施設介護で退去させられる理由|強制退去を避ける条件

施設介護で退去させられる理由|強制退去を避ける条件 家族・生活・実態

施設介護では入居後でも強制退去になるケースがある。暴力行為・医療行為の限界・費用滞納・認知症の進行など退去理由は複数存在する。契約前に知っておくべき退去リスク・確認すべき契約条件・家族が取れる具体的な対処と準備を施設選びの視点から解説する。
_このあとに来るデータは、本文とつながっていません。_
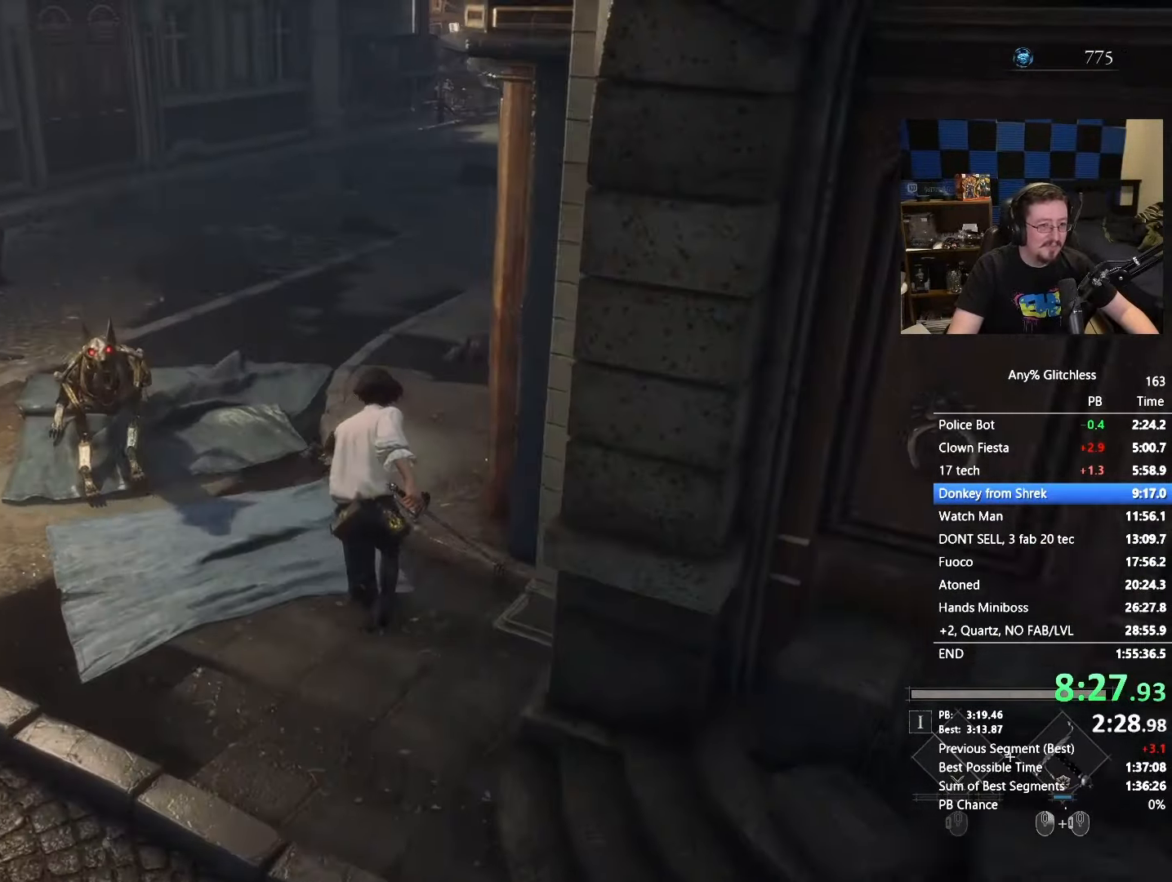
{"keys": ["space", "w"], "mouse": [], "events": []}
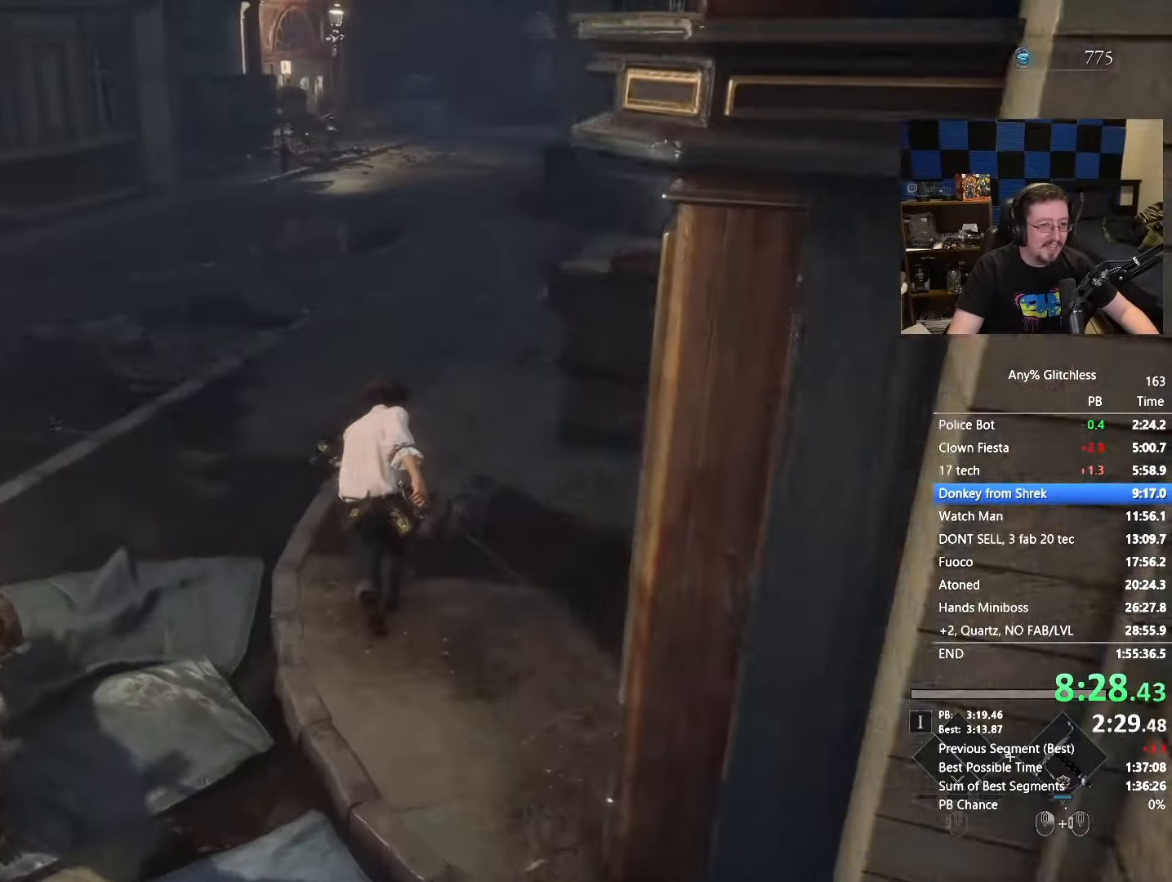
{"keys": ["space", "w"], "mouse": [], "events": []}
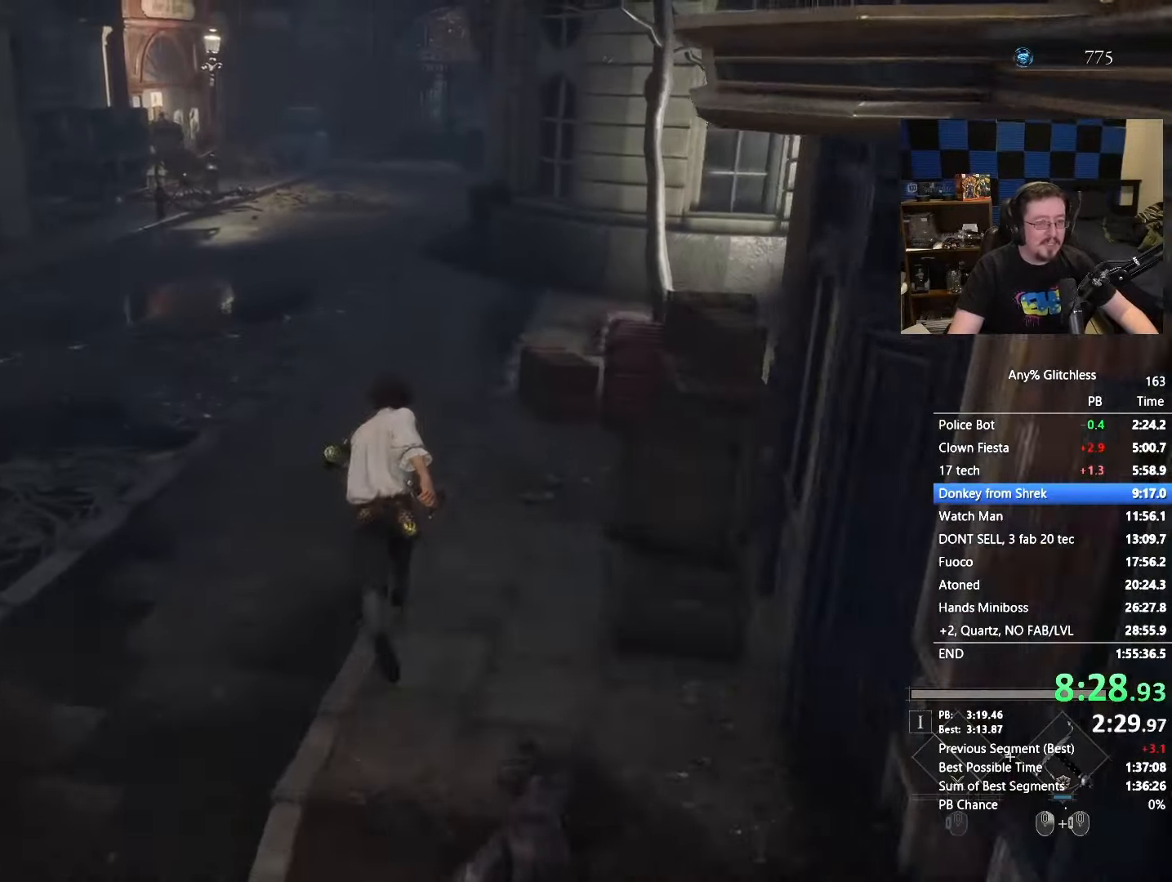
{"keys": ["space", "w"], "mouse": [], "events": []}
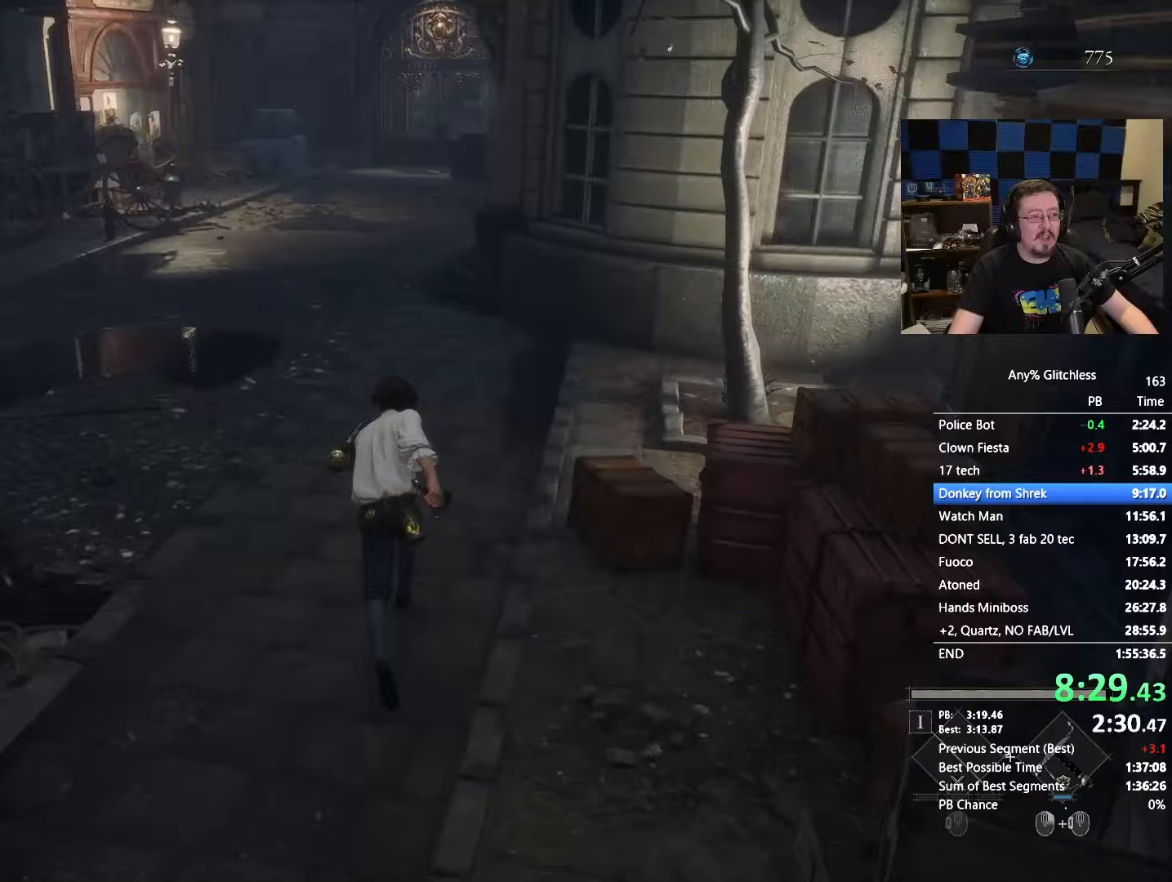
{"keys": ["space", "w"], "mouse": [], "events": []}
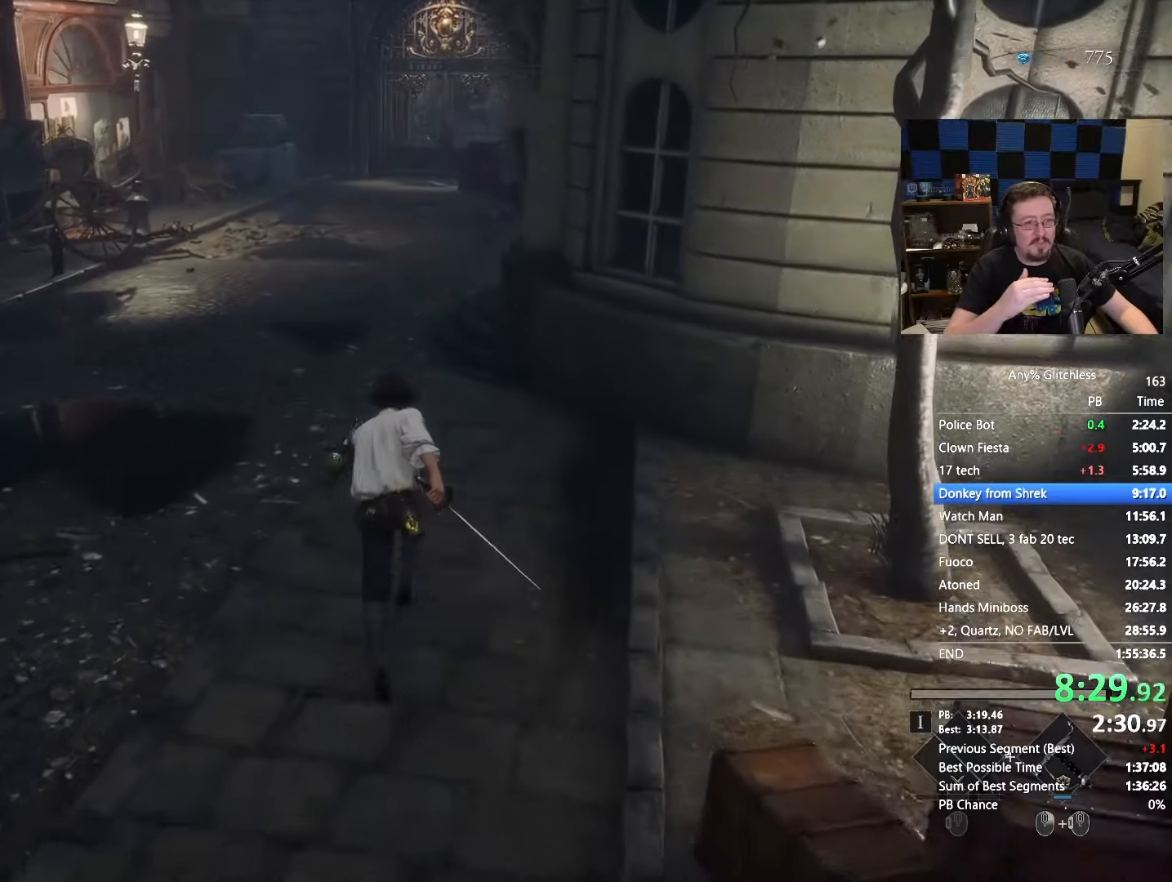
{"keys": ["space", "w"], "mouse": [], "events": []}
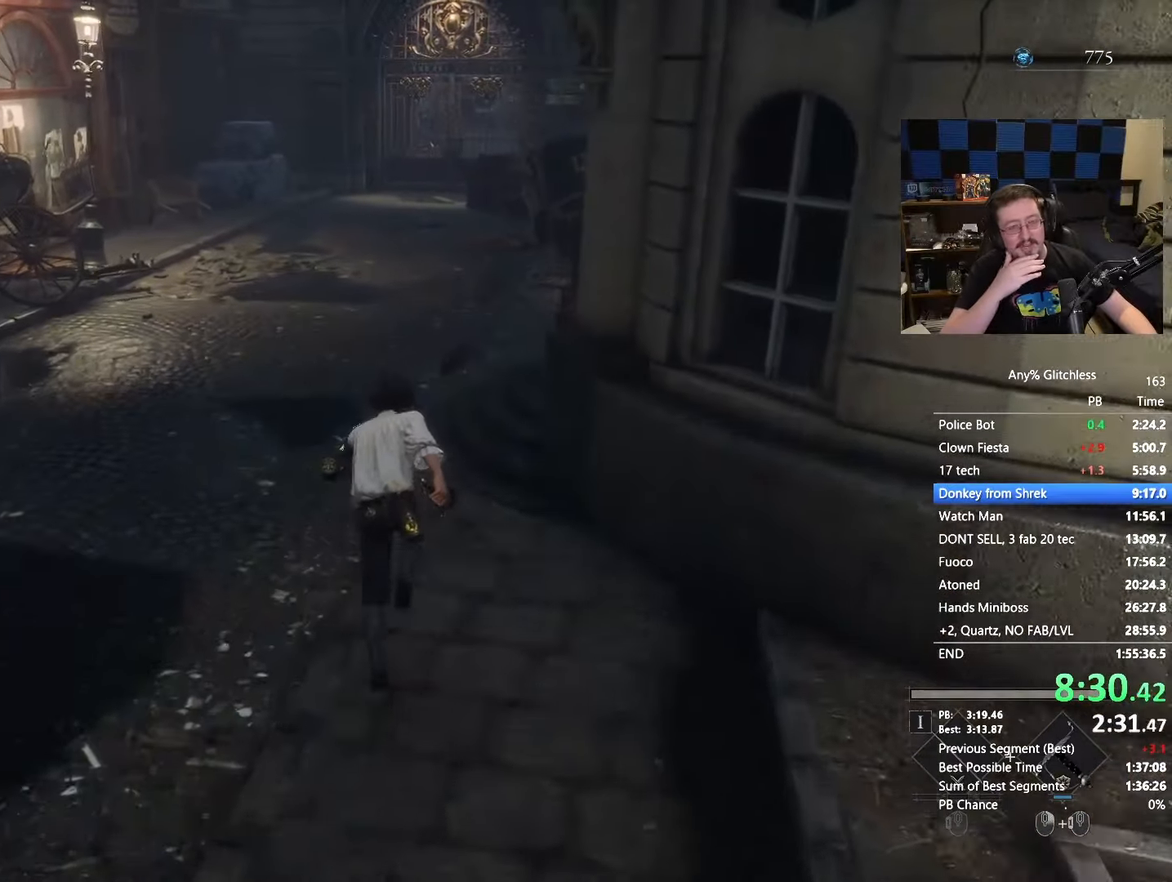
{"keys": ["space", "w"], "mouse": [], "events": []}
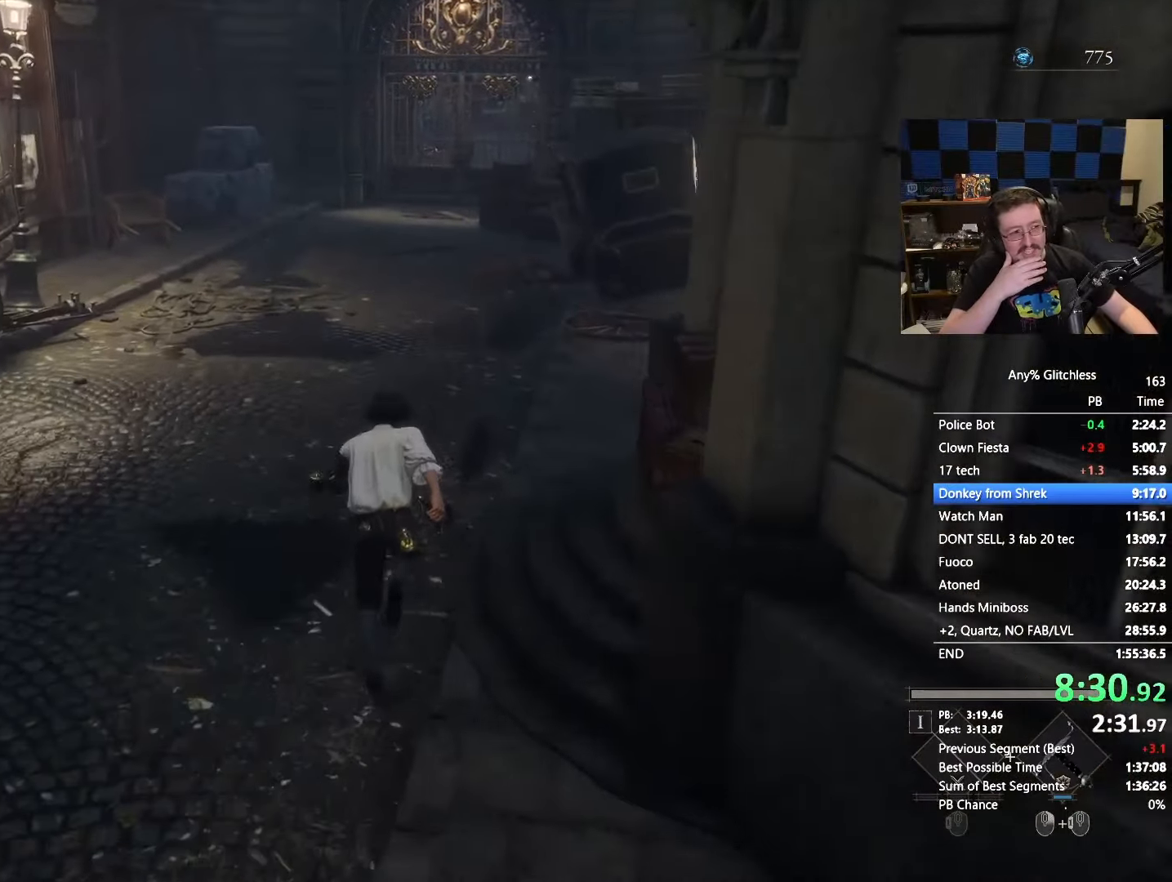
{"keys": ["w"], "mouse": [], "events": [[367, "space", "up"]]}
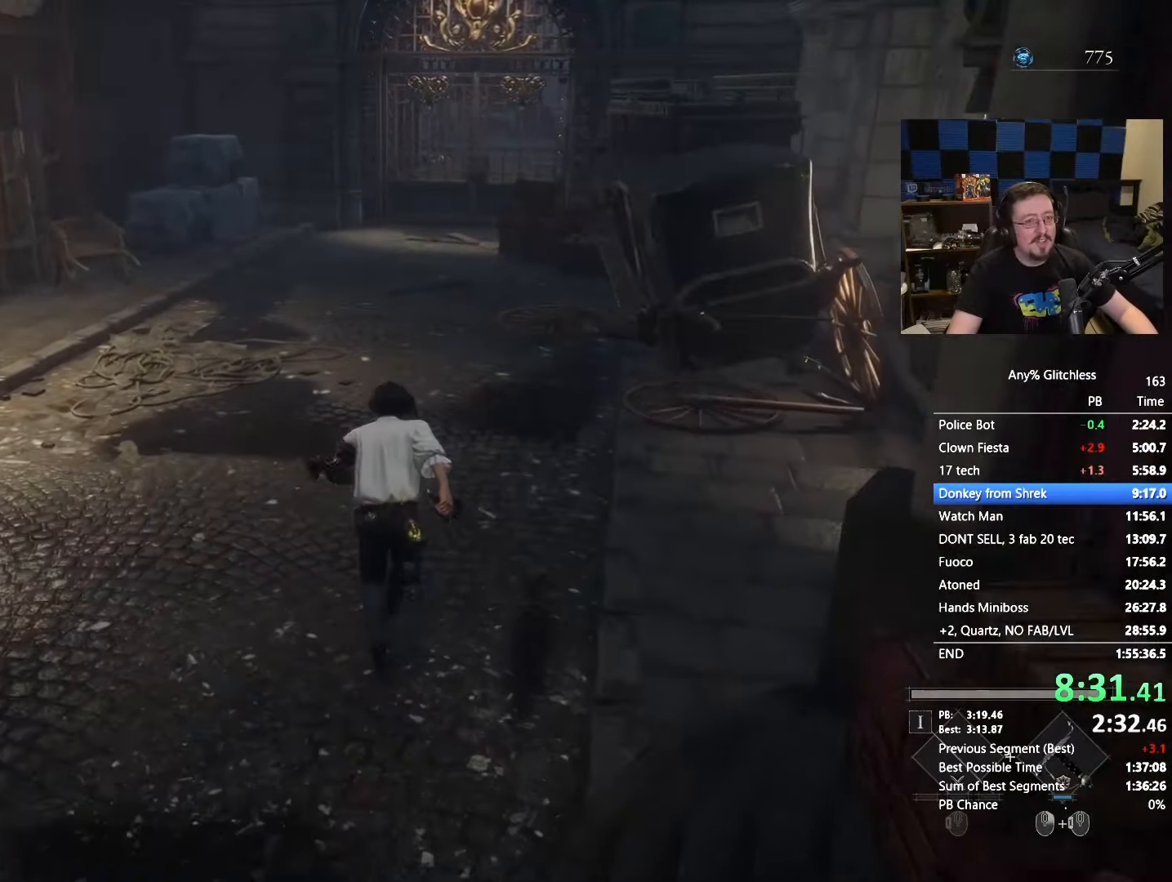
{"keys": ["space", "w"], "mouse": []}
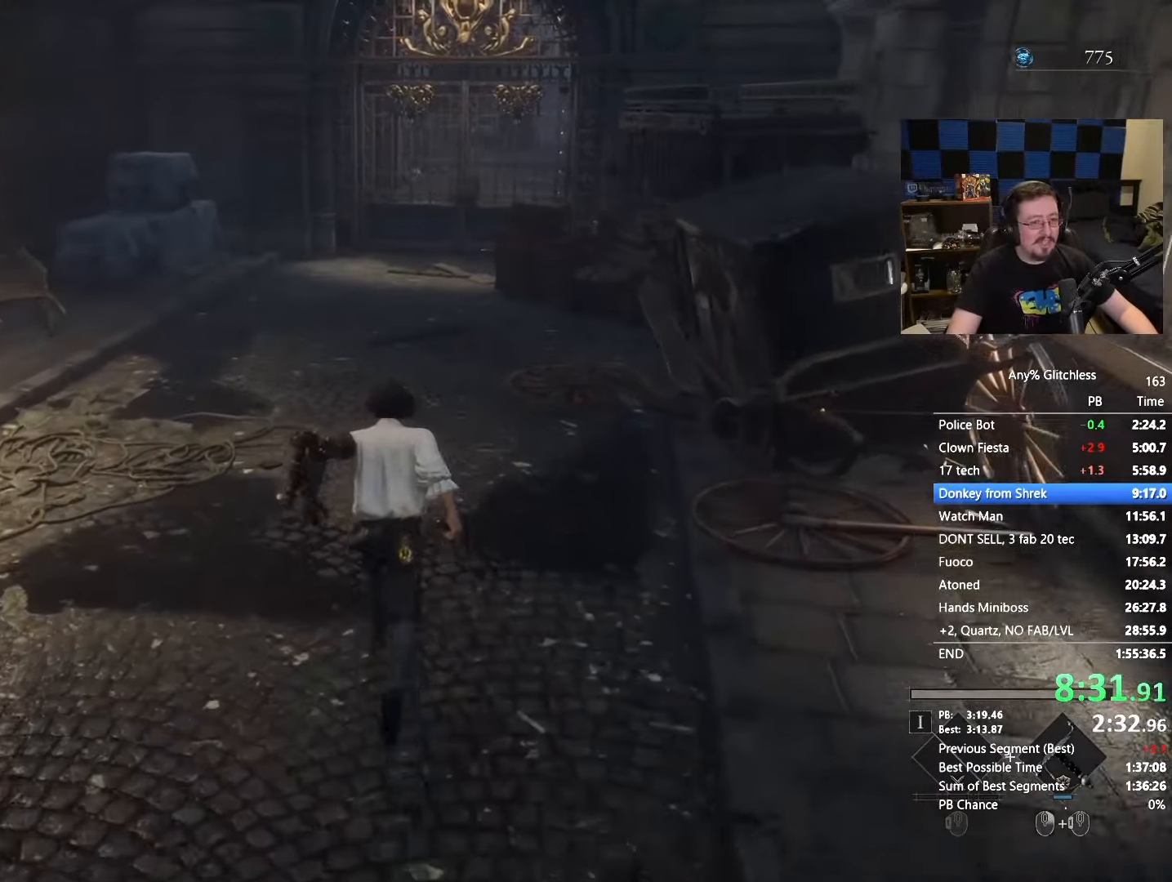
{"keys": ["space", "w"], "mouse": [], "events": []}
第1章:施設介護の強制退去とは|起きている現実と見落とされがちなリスク

「一度入居すれば最期まで安心」と思って老人ホームを選んだ家族が、入居後に「退去してください」と言われるケースが実際に起きている。これは誇張ではなく、施設介護の世界では一定の頻度で発生する現実だ。

強制退去には法的な手続きが必要で、施設側が一方的に追い出すことはできない。しかし「契約の解除通知」を受け取った後に次の施設を探さなければならない状況は、家族にとって精神的・経済的に非常に大きな負担になる。特に認知症の進行や身体機能の変化が急速な場合、受け入れ先を見つける時間的余裕がない。

強制退去が発生しやすい施設の種類

施設種別退去リスクの主な理由退去リスクの高さ
有料老人ホーム(介護付き)医療行為の限界・費用滞納中程度
有料老人ホーム(住宅型)介護度上昇・医療行為・暴力行為高い
グループホーム認知症以外の病気・医療ニーズ増加高い
特別養護老人ホーム(特養)医療行為の限界(比較的少ない)低い
介護老人保健施設(老健)在宅復帰できない場合の長期滞在中程度

退去通知を受け取った家族に起きること

退去通知を受け取ってから次の施設が見つかるまでの平均期間は、地域によっては2〜3ヶ月以上かかることがある。特養は入居待ちが数年単位の地域も多く、急な退去には対応できない。有料老人ホームの空き情報も、タイミングによっては希望エリアに選択肢がない場合もある。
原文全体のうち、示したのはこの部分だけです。